● WORK TO COMPLETE: As an exercise, transcribe the data below in full and exactly, omitting pictures.

═════ INPUT FOR THIS TASK

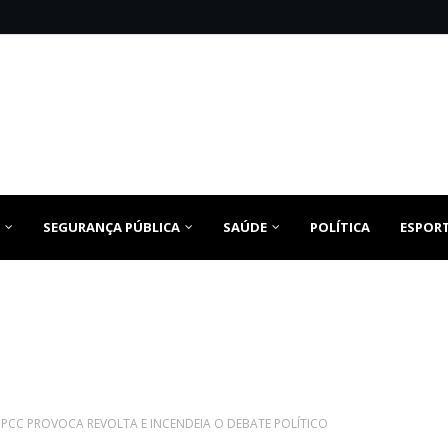
SEGURANÇA PÚBLICA
SAÚDE
POLÍTICA
ESPOR
 PCC PROVOCA REVOLTA E INCENDEIA O DEBATE POLÍTICO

══════════

● ANSWER SPACE:
SEGURANÇA PÚBLICA
SAÚDE
POLÍTICA
ESPOR
 PCC PROVOCA REVOLTA E INCENDEIA O DEBATE POLÍTICO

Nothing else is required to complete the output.